The way he’d said that. The way he looked at her. As if he couldn’t live without this vital knowledge.
Breath left her. “You know what you are. You have a whole kingdom who revere the dirt beneath your feet.”
He sat up slowly. “Reverence doesn’t matter to me. I never do anything in anticipation of anyone’s thanks or admiration. I surely don’t expect either, or care if I get them.”
Her lips twitched. “Too bad. You’ll just have to keep your chin up and take shiploads of both like the worshipped prince you are. Judging by the way the oasis inhabitants treat you, you’re far more than that to them. And it is only you, not the whole royal family. You personally have done so much for them.”
“I only do what I am in a position to do. I don’t deserve credit or gratitude for doing my duty, but I would have earned disrespect and disrepute if I didn’t.”
“As you say around here, ‘squeeze a lemon on it,’” she teased.
“So I can stomach the queasiness of adulation? Do you at least believe I never expect, let alone crave, any of it?”
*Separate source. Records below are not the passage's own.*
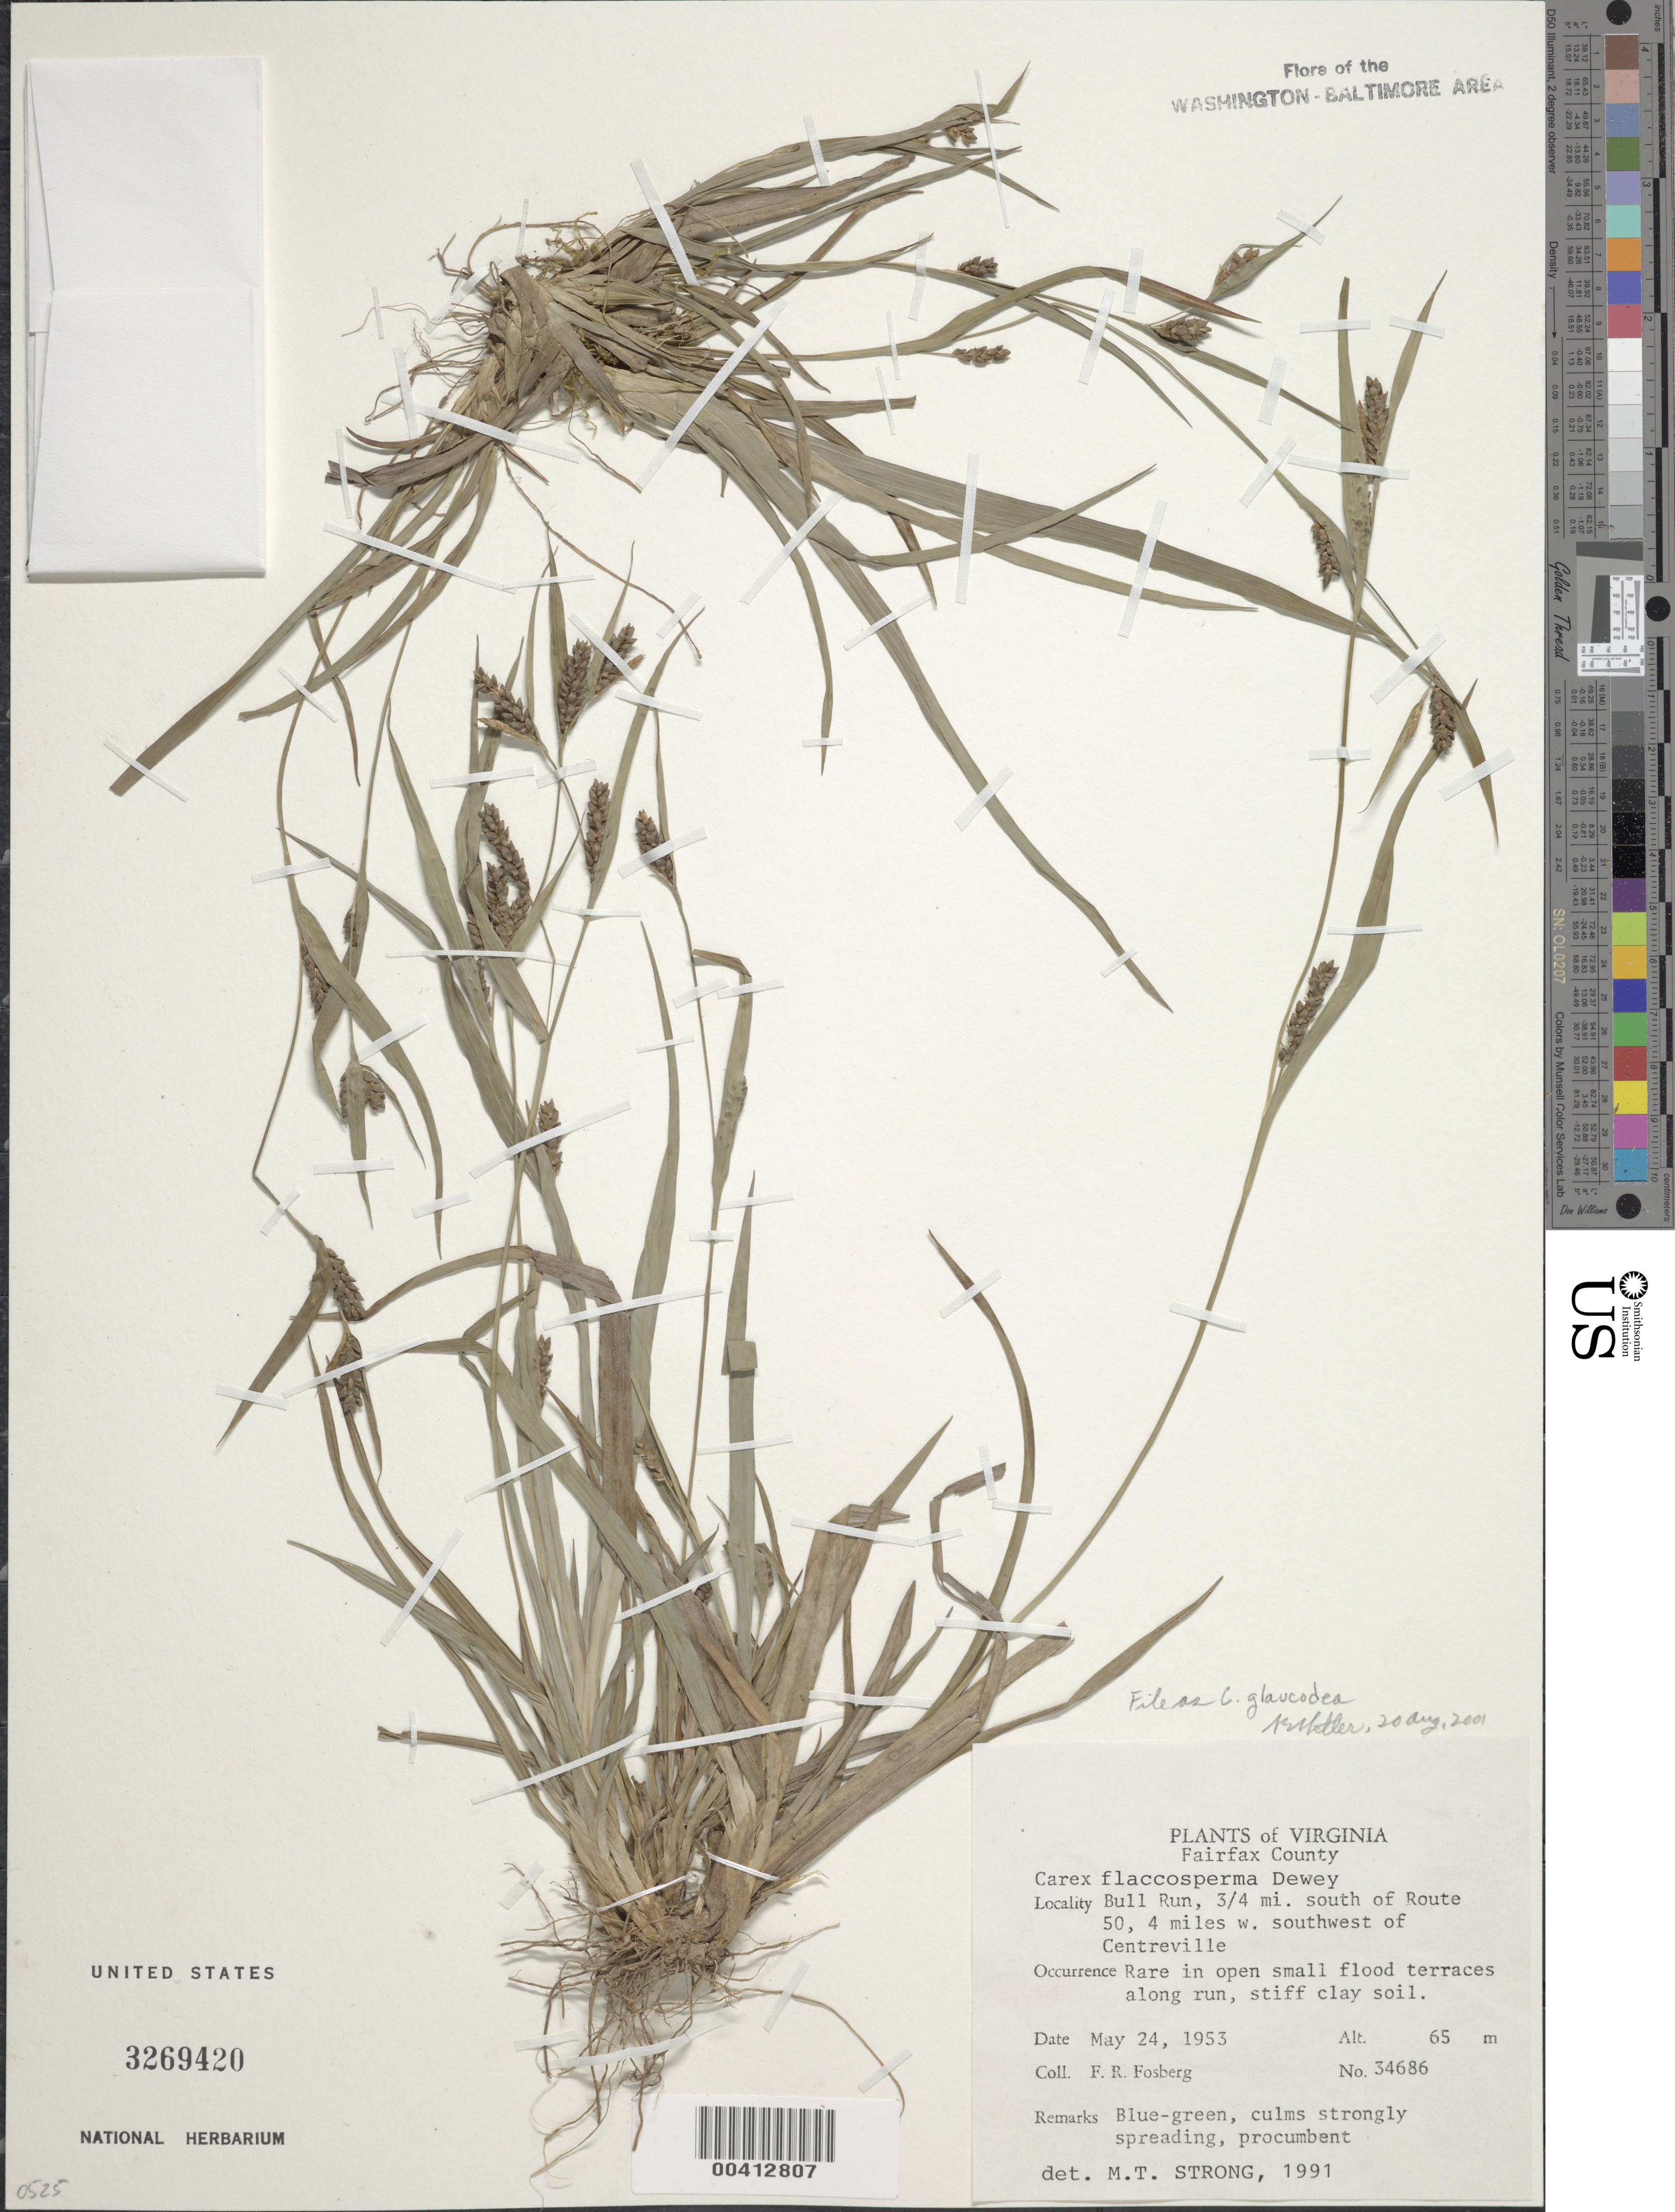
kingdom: Plantae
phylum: Tracheophyta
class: Liliopsida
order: Poales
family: Cyperaceae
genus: Carex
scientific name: Carex glaucodea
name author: Tuck. ex Olney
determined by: Shetler, Stanwyn G., (US), NMNH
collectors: F. R. Fosberg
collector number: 34686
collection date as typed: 24 May 1953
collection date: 1953-05-24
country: United States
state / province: Virginia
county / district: Fairfax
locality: Bull Run, S of Rte 50, SW of Centreville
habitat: Small flood terraces along run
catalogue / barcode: US 3269420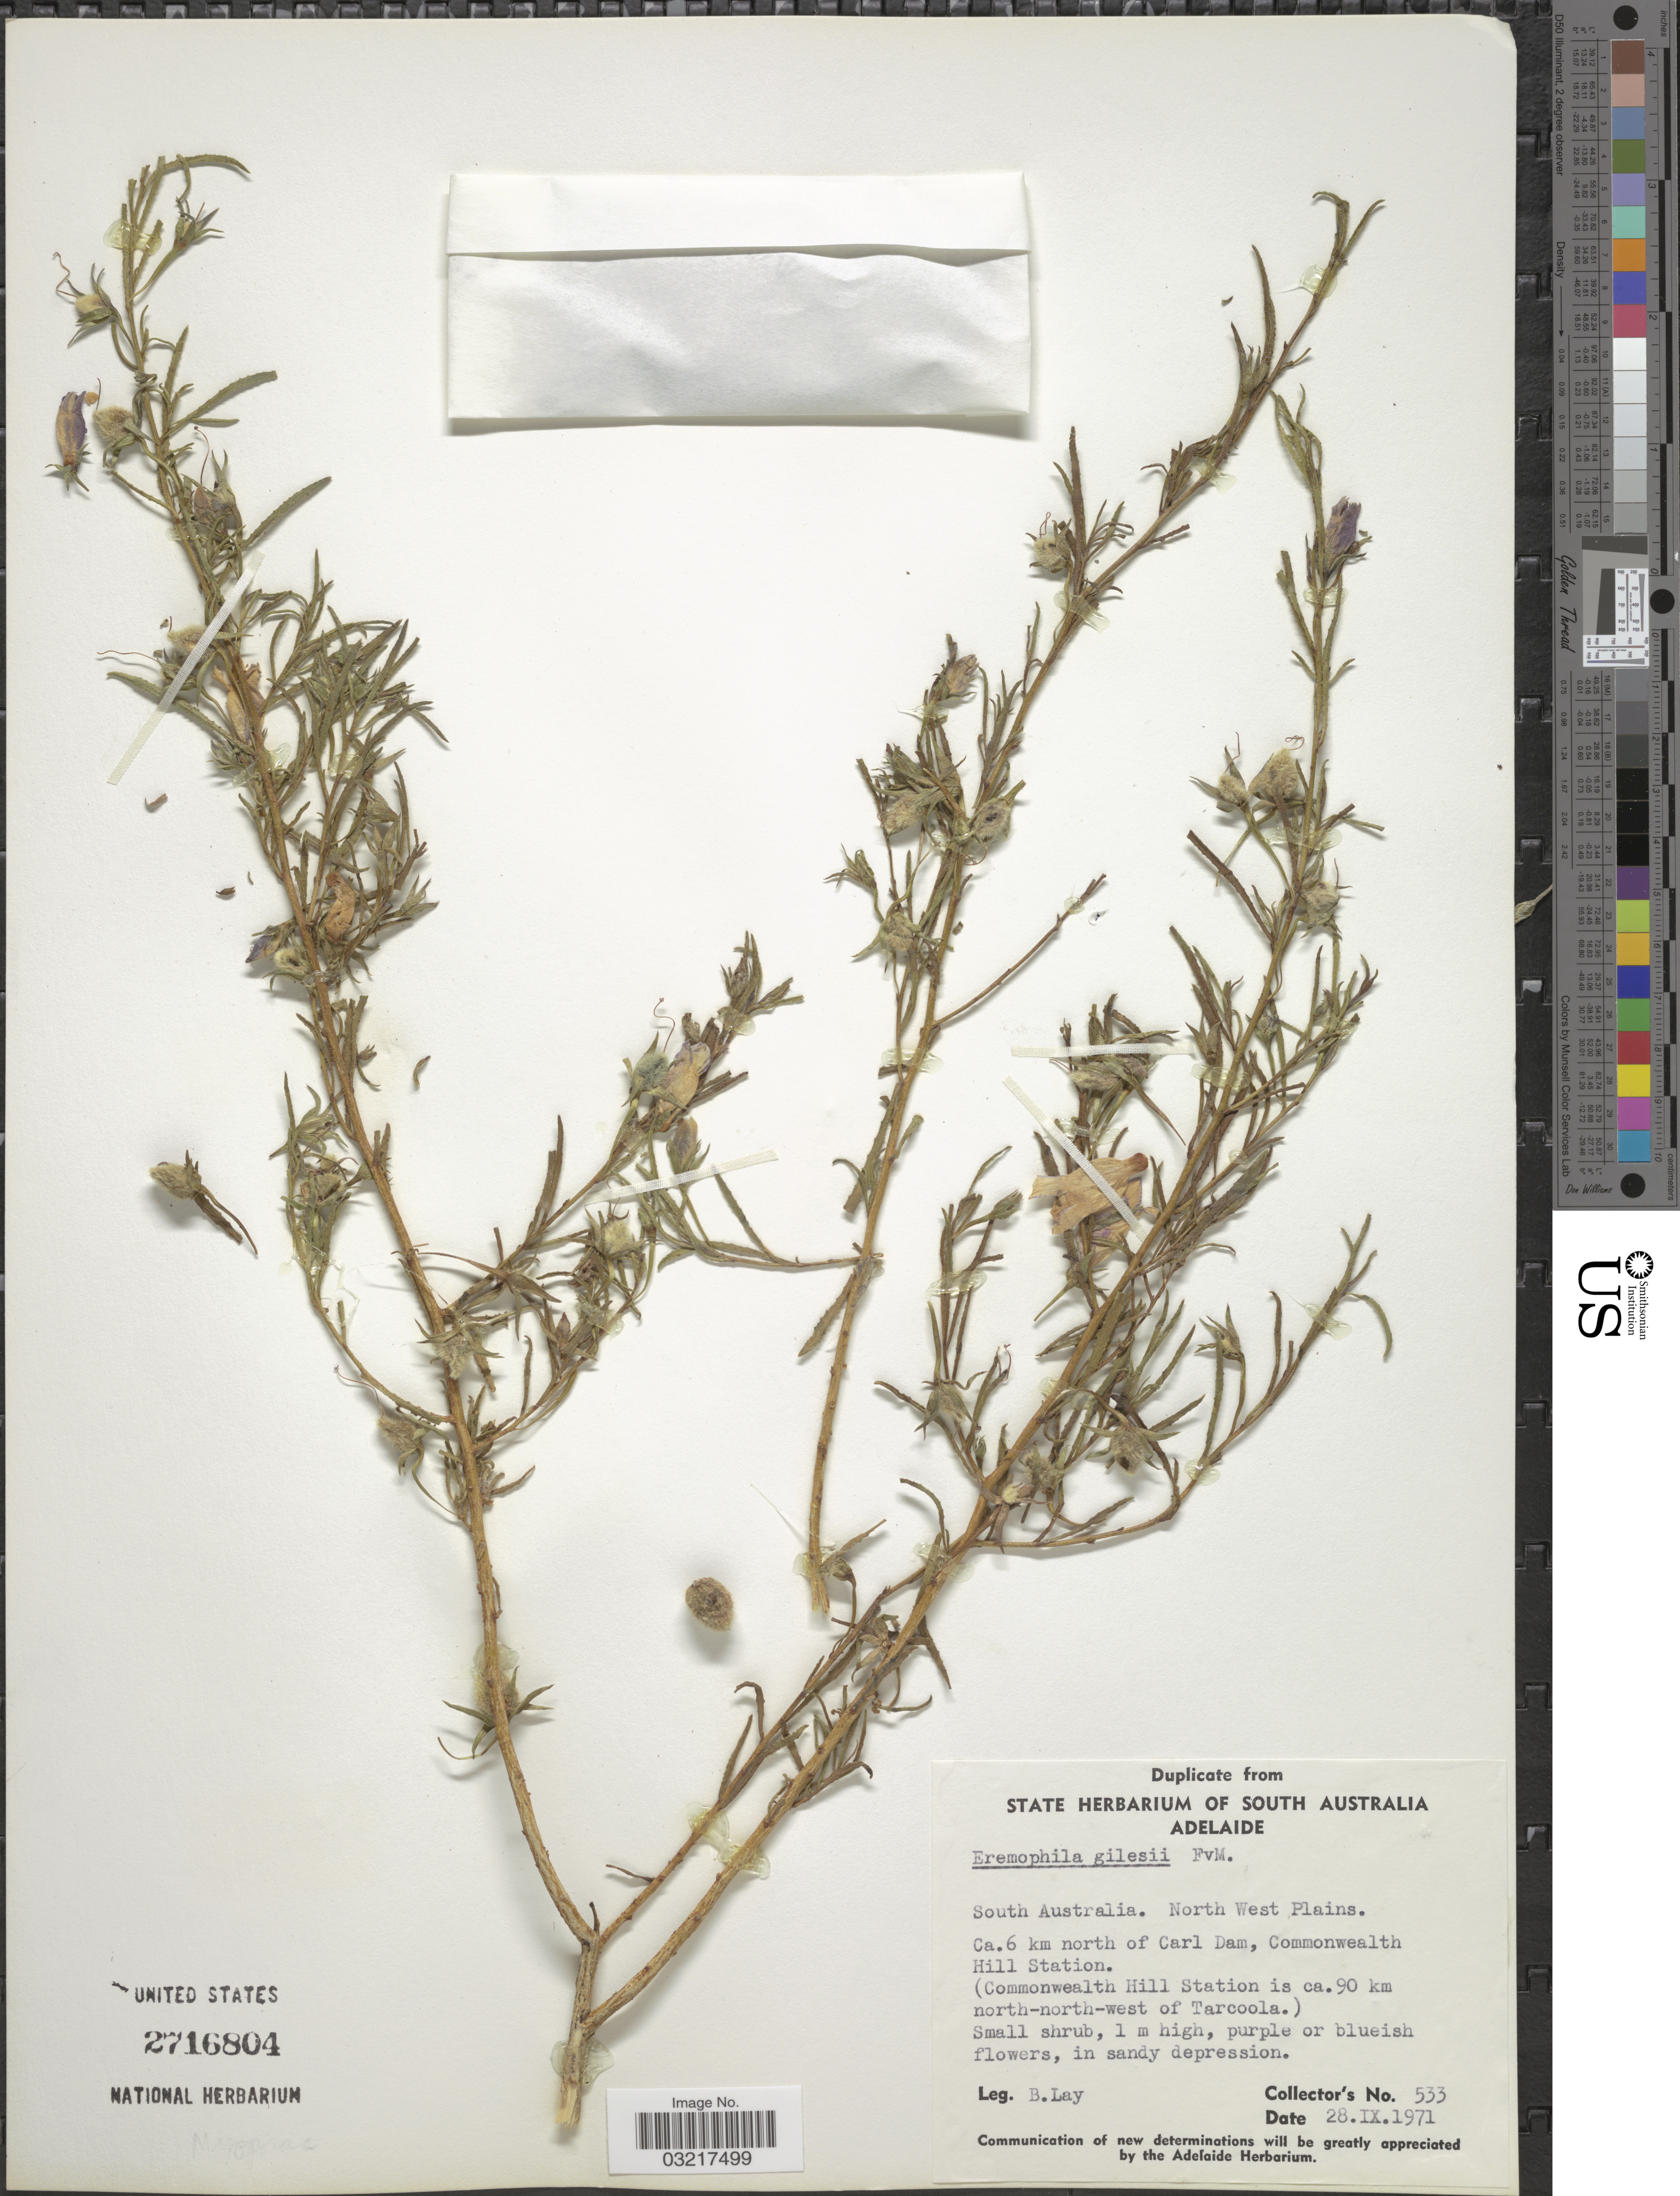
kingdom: Plantae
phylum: Tracheophyta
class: Magnoliopsida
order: Lamiales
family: Scrophulariaceae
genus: Eremophila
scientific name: Eremophila gilesii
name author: F. Muell.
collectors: B. Lay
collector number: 533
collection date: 1971-09-28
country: Australia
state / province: South Australia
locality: Ca.6 km north of Carl Dam, Commonwealth Hill Station. (Commonwealth Hill Station is ca. 90 km north-north-west of Tarcoola.).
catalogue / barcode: US 2716804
“Oh, yes. I saw you squirming when they told tales of your glories last night. You sure don’t crave anyone’s adulation.”
“I didn’t say that.”
Her heart punched her ribs. “You…crave mine?”
His nod was solemn. “I crave your acceptance, your approval.”
“Uh…you have been around the past two weeks, right?”
He rose until he was on his knees, towering over her. “I need to hear it, ya nadda jannati, in your inimitable words. What you think of me is the only validation I have ever craved.”